## Exercise
Locate the string "změny" throughout the material and copy every line in which it occurs.

..........

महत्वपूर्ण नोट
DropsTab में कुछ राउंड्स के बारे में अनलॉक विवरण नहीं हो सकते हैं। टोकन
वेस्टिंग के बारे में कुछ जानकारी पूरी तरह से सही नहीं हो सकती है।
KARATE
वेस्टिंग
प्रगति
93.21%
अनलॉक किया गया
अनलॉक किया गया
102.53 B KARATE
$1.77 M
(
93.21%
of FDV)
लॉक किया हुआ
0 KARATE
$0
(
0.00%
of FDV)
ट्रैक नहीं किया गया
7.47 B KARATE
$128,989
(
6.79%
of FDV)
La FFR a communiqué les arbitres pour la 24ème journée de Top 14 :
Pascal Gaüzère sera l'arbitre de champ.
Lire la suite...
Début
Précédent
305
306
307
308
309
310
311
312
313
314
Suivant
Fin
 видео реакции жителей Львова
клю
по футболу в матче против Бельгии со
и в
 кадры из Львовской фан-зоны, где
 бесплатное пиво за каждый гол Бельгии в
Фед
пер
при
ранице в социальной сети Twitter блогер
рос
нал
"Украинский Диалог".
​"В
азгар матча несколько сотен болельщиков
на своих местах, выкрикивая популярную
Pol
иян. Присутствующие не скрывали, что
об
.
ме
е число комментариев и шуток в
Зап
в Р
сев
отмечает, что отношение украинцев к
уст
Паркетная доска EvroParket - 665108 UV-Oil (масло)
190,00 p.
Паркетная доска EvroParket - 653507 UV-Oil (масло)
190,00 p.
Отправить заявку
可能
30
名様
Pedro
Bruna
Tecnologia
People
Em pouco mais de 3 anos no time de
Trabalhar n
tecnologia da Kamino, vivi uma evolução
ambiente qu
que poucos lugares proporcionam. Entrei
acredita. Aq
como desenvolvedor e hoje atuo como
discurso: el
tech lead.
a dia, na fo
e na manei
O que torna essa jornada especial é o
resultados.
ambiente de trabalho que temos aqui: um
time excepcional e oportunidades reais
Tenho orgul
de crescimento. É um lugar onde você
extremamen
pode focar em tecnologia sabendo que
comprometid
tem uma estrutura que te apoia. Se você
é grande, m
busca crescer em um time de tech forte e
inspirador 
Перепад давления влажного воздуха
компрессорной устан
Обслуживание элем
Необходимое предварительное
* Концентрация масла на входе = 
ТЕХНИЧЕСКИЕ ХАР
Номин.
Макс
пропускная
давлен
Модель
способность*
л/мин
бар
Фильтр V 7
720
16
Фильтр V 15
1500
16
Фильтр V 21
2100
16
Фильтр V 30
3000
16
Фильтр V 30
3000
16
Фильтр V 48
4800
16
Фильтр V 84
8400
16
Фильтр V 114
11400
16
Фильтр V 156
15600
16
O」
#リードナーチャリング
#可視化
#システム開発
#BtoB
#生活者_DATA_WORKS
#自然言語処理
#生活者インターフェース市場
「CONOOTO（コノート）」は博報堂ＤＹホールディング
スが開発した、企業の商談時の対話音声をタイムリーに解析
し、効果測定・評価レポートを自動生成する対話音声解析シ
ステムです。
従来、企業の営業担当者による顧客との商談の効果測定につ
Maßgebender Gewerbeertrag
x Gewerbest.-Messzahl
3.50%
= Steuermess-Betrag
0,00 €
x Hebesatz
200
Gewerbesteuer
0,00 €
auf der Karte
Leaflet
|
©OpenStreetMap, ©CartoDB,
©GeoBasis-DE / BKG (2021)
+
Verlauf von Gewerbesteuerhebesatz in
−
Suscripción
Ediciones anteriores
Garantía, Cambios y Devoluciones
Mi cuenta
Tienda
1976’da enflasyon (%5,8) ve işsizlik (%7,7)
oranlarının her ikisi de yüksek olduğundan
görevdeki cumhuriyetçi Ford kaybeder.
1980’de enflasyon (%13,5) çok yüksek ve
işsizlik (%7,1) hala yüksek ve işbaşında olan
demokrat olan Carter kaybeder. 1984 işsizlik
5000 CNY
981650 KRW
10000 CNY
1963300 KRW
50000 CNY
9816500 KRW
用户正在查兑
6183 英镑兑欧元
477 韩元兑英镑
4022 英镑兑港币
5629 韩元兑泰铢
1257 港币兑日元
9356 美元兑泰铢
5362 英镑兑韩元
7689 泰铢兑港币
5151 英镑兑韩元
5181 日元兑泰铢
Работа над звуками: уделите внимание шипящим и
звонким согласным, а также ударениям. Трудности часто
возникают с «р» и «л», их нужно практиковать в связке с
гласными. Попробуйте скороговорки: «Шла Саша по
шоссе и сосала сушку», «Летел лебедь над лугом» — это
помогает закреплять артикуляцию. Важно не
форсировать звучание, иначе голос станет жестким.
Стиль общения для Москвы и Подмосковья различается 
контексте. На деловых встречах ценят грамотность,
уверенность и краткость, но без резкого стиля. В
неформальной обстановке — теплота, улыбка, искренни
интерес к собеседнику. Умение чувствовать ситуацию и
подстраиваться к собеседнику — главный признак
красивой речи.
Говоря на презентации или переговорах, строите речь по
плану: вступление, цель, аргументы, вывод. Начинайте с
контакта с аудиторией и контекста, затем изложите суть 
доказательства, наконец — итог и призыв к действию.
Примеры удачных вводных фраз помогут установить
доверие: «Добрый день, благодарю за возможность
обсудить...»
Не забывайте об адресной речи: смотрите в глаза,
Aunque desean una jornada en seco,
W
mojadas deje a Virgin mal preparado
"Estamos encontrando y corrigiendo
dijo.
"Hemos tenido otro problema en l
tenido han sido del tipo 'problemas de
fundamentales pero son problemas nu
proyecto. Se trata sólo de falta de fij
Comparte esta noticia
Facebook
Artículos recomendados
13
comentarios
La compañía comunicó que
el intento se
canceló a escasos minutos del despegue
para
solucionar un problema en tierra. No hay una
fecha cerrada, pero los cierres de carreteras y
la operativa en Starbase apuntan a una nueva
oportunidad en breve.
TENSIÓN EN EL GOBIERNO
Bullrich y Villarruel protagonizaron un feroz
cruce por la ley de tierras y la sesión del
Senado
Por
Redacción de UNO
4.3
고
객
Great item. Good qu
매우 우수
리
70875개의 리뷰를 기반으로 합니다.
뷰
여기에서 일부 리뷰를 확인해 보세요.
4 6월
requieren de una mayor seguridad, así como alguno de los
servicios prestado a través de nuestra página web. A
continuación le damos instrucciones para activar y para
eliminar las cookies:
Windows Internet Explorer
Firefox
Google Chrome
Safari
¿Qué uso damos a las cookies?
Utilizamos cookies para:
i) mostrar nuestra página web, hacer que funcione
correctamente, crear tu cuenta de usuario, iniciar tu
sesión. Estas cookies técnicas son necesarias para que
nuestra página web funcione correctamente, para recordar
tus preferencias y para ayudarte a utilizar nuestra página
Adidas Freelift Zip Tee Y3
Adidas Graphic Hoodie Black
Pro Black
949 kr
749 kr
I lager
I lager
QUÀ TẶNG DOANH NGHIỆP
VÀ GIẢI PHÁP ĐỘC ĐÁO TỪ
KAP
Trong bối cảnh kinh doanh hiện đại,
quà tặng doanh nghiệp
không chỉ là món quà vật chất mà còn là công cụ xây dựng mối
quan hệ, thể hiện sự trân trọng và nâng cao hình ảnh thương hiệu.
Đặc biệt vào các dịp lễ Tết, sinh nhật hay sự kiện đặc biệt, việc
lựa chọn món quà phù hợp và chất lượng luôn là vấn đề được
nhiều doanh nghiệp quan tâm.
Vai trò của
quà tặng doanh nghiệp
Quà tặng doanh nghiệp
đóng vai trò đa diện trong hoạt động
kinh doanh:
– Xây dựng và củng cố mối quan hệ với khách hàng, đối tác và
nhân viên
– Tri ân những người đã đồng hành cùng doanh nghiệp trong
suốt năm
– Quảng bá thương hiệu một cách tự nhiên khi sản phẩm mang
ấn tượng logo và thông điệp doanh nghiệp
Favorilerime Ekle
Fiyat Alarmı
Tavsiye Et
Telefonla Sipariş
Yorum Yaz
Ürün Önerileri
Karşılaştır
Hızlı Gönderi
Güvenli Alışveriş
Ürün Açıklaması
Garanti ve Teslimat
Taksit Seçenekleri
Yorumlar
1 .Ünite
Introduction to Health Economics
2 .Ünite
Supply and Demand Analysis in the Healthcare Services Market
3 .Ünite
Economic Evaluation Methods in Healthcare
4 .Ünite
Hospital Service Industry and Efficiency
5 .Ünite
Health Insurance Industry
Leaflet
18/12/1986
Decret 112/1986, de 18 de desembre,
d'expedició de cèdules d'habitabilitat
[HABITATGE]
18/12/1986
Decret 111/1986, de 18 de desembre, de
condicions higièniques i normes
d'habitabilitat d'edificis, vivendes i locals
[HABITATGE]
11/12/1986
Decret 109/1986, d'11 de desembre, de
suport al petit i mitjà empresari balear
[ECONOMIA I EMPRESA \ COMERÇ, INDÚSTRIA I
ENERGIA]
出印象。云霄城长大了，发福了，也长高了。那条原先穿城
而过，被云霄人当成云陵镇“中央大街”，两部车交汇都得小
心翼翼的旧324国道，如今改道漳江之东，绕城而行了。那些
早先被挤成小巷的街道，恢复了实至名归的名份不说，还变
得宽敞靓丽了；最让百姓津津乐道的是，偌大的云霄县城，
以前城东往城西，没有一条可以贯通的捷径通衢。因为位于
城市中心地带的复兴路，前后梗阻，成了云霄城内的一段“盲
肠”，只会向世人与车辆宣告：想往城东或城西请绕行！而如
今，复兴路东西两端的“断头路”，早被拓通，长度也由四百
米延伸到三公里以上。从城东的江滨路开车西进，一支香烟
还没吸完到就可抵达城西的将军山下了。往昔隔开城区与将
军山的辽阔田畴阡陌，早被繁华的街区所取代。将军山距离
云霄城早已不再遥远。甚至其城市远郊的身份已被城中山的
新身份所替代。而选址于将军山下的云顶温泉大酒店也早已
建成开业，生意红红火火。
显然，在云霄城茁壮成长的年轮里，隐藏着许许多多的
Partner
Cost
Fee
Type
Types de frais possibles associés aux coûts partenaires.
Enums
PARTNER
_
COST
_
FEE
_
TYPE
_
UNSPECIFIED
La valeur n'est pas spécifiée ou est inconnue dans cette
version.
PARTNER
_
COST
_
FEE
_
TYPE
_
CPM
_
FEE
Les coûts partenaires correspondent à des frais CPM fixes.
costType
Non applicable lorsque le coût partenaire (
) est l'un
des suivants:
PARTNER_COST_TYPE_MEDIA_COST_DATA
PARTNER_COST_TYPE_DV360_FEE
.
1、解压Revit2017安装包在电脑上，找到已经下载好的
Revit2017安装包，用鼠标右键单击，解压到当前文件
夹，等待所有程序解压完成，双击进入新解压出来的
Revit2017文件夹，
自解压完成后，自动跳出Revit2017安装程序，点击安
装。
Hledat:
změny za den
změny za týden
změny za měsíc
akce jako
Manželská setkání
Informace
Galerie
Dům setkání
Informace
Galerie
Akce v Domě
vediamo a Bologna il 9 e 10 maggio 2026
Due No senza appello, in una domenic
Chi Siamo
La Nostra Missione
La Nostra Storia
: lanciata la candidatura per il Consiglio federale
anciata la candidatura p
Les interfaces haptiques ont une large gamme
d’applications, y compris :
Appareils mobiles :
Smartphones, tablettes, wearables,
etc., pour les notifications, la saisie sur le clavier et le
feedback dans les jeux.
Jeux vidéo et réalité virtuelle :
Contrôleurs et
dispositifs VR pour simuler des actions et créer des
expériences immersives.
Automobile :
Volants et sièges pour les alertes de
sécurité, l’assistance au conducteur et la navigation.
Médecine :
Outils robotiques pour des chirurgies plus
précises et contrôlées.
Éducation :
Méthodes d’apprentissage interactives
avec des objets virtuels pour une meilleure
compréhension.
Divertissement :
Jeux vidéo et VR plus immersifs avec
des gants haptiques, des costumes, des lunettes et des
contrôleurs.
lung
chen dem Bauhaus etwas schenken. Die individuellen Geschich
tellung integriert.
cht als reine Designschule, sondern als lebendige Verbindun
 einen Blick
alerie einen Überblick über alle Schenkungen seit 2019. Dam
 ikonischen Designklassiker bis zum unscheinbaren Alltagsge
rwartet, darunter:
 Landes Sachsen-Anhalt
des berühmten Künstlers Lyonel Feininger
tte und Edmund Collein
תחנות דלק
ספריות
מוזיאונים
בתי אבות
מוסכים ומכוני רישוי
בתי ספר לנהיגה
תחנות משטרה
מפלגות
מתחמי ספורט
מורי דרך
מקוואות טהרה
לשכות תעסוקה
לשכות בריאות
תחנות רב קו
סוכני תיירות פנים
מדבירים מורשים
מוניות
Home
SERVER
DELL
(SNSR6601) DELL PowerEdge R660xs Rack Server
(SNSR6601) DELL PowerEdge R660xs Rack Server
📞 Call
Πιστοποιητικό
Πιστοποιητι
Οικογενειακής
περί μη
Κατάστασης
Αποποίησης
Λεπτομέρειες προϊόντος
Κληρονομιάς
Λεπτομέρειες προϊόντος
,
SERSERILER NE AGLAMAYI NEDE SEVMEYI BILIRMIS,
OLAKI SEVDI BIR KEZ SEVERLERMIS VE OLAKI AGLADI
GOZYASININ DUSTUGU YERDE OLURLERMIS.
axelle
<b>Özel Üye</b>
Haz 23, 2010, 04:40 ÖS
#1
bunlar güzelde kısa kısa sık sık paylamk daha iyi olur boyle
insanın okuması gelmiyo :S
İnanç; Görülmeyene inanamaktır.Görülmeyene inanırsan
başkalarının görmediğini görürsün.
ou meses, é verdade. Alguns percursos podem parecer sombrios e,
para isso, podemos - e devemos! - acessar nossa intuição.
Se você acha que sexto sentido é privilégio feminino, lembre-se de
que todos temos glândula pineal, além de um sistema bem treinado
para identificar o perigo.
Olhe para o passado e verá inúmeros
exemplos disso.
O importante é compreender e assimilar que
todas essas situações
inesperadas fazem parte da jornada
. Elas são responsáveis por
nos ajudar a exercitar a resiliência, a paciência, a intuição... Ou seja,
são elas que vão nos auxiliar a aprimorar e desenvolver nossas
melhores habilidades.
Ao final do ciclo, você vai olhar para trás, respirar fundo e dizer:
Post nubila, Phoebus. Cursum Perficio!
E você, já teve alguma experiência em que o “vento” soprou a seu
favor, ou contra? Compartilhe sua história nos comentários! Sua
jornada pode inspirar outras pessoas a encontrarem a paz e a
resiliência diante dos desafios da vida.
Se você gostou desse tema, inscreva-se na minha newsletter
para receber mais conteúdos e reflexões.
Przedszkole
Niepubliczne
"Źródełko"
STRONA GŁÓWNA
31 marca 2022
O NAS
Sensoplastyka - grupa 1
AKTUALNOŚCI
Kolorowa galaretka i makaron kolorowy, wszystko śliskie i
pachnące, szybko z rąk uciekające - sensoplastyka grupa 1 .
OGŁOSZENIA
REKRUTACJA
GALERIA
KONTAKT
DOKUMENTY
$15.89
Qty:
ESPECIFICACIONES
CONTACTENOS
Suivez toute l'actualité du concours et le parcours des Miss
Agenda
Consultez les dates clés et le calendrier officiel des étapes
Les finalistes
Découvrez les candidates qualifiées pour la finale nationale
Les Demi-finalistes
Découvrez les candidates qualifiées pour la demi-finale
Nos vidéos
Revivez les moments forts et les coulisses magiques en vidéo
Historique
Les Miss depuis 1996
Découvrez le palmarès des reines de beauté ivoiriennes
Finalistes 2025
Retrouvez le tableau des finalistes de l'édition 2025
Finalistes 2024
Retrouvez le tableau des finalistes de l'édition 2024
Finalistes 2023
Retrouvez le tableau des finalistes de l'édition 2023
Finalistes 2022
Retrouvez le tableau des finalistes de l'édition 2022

..........

## Exercise response
změny za den
změny za týden
změny za měsíc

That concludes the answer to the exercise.